Word for word, restate the lines of the listing below from the line with "ring mcp: (137, 254)" through the line with "middle mcp: (390, 164)", and do not include the pictures.

***

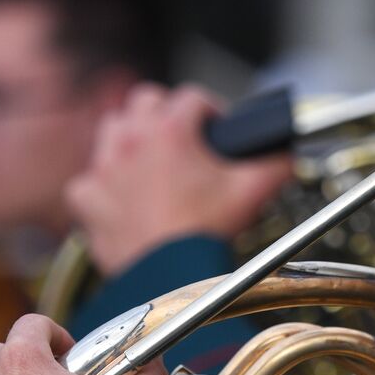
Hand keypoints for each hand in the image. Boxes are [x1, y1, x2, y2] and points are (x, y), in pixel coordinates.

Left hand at [67, 83, 293, 274]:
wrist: (170, 277)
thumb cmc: (206, 233)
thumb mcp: (254, 192)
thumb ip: (277, 162)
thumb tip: (287, 152)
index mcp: (170, 130)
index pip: (192, 97)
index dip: (211, 109)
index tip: (218, 127)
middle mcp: (131, 141)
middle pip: (145, 101)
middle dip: (166, 113)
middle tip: (185, 138)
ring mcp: (104, 168)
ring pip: (112, 130)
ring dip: (131, 138)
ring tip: (153, 161)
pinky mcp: (87, 198)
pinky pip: (89, 179)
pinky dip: (105, 185)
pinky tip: (123, 197)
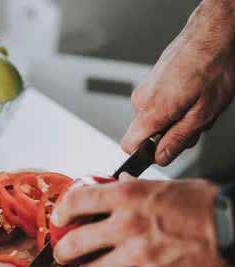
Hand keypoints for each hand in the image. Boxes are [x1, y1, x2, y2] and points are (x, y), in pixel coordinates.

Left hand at [51, 173, 231, 266]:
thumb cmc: (202, 203)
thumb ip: (132, 188)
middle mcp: (126, 225)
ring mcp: (137, 254)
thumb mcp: (162, 185)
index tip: (58, 219)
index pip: (76, 202)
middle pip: (74, 243)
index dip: (60, 213)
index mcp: (126, 196)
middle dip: (61, 251)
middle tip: (60, 253)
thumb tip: (116, 183)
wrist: (233, 226)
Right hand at [121, 0, 234, 166]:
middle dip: (172, 133)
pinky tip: (193, 91)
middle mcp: (141, 100)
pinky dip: (177, 103)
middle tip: (197, 118)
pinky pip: (159, 103)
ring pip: (156, 118)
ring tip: (198, 101)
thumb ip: (179, 139)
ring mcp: (145, 89)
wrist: (213, 33)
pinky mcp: (151, 82)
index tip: (164, 150)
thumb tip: (161, 157)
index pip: (129, 146)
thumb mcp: (204, 113)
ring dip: (178, 117)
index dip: (146, 154)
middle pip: (147, 134)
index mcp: (151, 111)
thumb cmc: (213, 65)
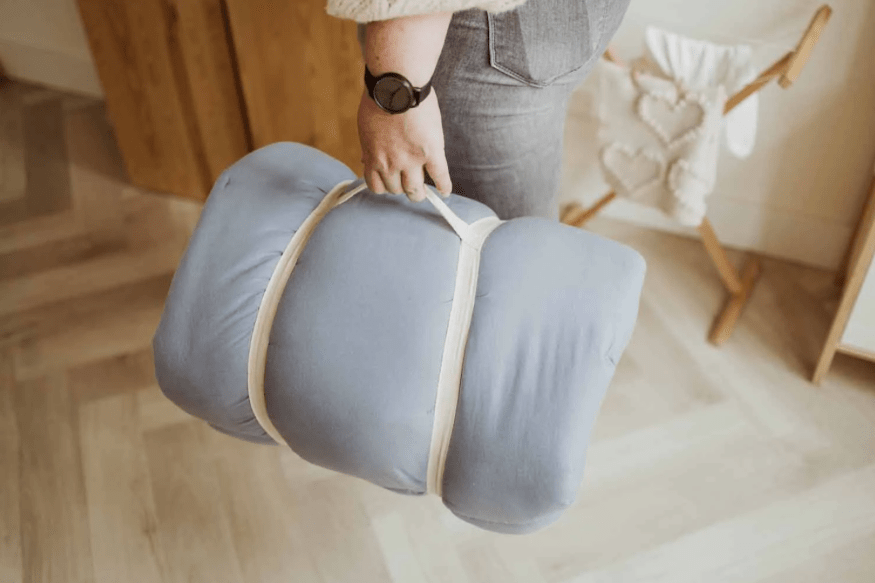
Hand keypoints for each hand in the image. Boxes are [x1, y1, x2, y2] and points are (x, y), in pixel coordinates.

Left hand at [358, 87, 451, 201]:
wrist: (396, 85)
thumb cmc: (379, 99)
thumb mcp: (366, 127)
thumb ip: (369, 147)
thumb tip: (365, 159)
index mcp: (373, 157)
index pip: (377, 186)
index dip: (385, 187)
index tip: (391, 184)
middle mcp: (390, 164)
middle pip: (396, 190)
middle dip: (401, 188)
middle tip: (408, 184)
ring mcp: (411, 161)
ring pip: (415, 190)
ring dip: (418, 192)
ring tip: (424, 192)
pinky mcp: (431, 153)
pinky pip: (440, 176)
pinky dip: (444, 186)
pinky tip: (444, 191)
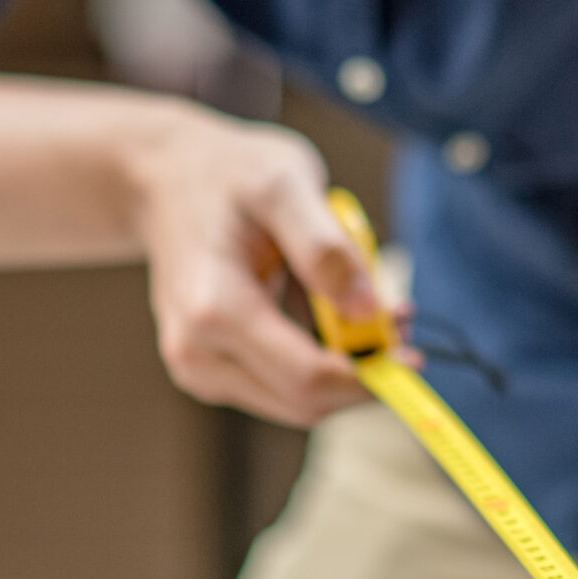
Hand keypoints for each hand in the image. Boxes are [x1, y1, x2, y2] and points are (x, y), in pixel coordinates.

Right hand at [123, 107, 385, 425]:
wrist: (163, 180)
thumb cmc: (227, 175)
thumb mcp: (285, 183)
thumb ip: (326, 248)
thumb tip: (370, 312)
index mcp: (213, 308)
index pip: (307, 378)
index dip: (369, 377)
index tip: (414, 352)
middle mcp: (196, 351)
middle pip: (305, 403)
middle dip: (363, 373)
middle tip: (400, 321)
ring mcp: (197, 368)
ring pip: (296, 403)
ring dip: (345, 370)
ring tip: (373, 311)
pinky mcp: (208, 372)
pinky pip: (280, 388)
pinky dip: (319, 364)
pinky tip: (334, 318)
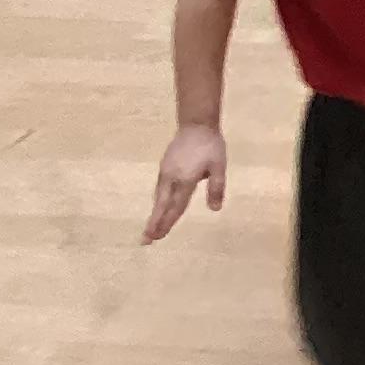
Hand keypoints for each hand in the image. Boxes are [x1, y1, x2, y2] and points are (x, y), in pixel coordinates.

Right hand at [144, 124, 226, 241]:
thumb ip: (217, 187)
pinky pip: (159, 188)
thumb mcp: (219, 166)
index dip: (168, 223)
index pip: (176, 206)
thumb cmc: (210, 145)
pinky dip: (158, 201)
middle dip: (154, 223)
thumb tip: (215, 209)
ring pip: (159, 197)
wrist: (196, 124)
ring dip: (155, 213)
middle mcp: (171, 178)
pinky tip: (158, 205)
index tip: (158, 237)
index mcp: (184, 180)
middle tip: (145, 240)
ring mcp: (165, 172)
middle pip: (161, 205)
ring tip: (150, 229)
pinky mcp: (164, 166)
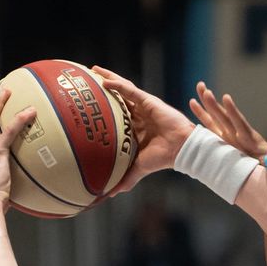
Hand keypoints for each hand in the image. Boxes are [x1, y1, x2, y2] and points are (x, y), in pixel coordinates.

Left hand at [93, 66, 194, 195]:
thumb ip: (125, 179)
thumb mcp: (138, 168)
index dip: (103, 107)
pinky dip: (117, 85)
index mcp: (134, 127)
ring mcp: (142, 106)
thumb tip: (109, 195)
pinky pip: (129, 90)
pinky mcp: (148, 101)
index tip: (87, 104)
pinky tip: (103, 80)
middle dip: (103, 87)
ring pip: (122, 88)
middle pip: (116, 97)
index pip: (115, 113)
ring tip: (93, 70)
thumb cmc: (162, 158)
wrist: (179, 150)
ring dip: (108, 78)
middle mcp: (137, 114)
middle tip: (86, 80)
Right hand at [189, 82, 266, 164]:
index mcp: (250, 139)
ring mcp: (229, 137)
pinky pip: (210, 128)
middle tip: (204, 88)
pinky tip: (193, 102)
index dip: (233, 112)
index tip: (226, 97)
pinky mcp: (222, 141)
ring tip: (200, 87)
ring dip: (207, 104)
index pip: (240, 123)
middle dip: (214, 104)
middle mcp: (237, 134)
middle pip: (224, 117)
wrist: (266, 172)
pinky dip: (202, 116)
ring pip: (216, 119)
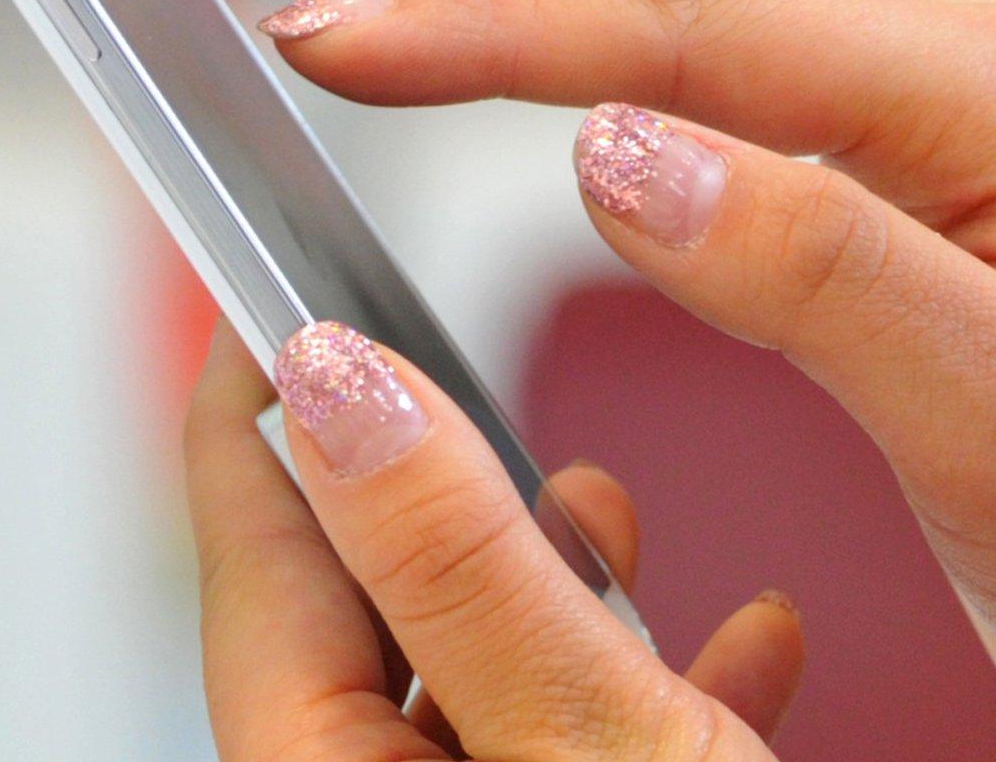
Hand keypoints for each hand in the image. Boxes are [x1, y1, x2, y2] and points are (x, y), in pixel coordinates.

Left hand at [186, 321, 804, 760]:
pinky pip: (583, 741)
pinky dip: (656, 681)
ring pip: (480, 668)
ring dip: (550, 572)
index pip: (251, 552)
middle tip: (455, 362)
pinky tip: (744, 635)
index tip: (276, 280)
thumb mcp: (579, 737)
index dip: (262, 396)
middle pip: (365, 602)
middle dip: (431, 477)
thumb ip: (456, 566)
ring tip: (604, 501)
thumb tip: (345, 387)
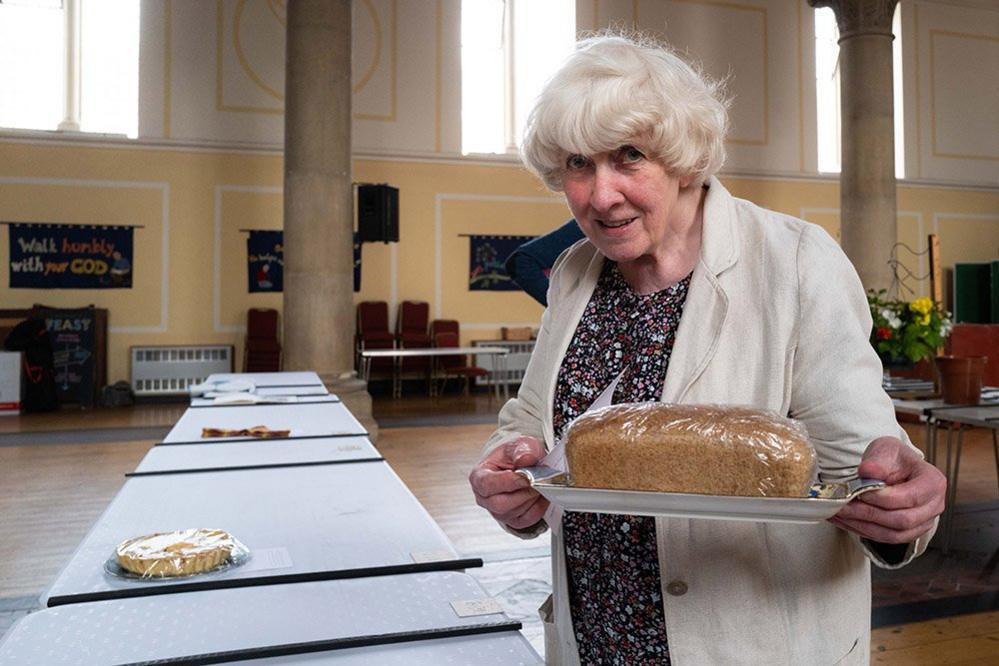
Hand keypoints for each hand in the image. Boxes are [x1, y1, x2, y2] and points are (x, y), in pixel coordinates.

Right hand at [469, 436, 549, 529]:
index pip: (487, 484)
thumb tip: (525, 459)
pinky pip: (527, 519)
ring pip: (515, 512)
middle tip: (537, 481)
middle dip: (522, 493)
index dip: (508, 482)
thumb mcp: (520, 445)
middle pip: (500, 504)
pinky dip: (538, 507)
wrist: (524, 465)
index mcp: (479, 476)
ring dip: (531, 499)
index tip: (526, 477)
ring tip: (539, 484)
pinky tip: (539, 495)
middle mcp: (484, 497)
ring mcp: (496, 511)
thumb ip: (522, 450)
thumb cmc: (515, 456)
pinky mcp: (512, 520)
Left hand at [830, 436, 945, 543]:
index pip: (910, 497)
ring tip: (838, 514)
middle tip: (842, 506)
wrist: (894, 467)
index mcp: (933, 482)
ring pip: (892, 534)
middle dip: (868, 514)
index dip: (883, 498)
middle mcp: (934, 506)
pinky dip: (861, 530)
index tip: (860, 493)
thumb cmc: (893, 458)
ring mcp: (923, 523)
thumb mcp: (885, 450)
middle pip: (902, 520)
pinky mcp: (908, 533)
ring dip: (861, 526)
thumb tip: (867, 472)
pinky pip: (885, 538)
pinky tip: (843, 521)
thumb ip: (878, 461)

***

## SOLUTION
ring mcp: (137, 254)
thumb mcp: (162, 185)
index tip: (58, 219)
index pip: (76, 202)
middle pip: (74, 243)
index dip: (60, 213)
index mcp: (126, 196)
middle dip: (61, 251)
middle tip: (60, 253)
thumb tip: (116, 183)
wrist: (233, 226)
Right hand at [121, 0, 234, 166]:
middle dip: (172, 133)
pinky tip: (193, 91)
middle mcp: (141, 100)
pinky dip: (177, 103)
middle tip: (197, 118)
pinky pip: (159, 103)
ring pip: (156, 118)
ring tip: (198, 101)
thumb ip: (179, 139)
ring mcp: (145, 89)
wrist: (213, 33)
pinky mcp: (151, 82)
index tip: (164, 150)
thumb tip: (161, 157)
index pip: (129, 146)
thumb mcp: (204, 113)
ring dip: (178, 117)
index dip: (146, 154)
middle pip: (147, 134)
index mcp: (151, 111)
thumb cmc: (213, 65)
Hand keypoints for each hand in the image. Boxes are [x1, y1, x2, y2] and points are (x, y), in pixel coordinates.

Left hand at [358, 87, 451, 201]:
wrist: (396, 85)
thumb cmc: (379, 99)
thumb mcp: (366, 127)
thumb ip: (369, 147)
thumb tip: (365, 159)
index mcp: (373, 157)
index pip: (377, 186)
index dip: (385, 187)
index tip: (391, 184)
middle mcp: (390, 164)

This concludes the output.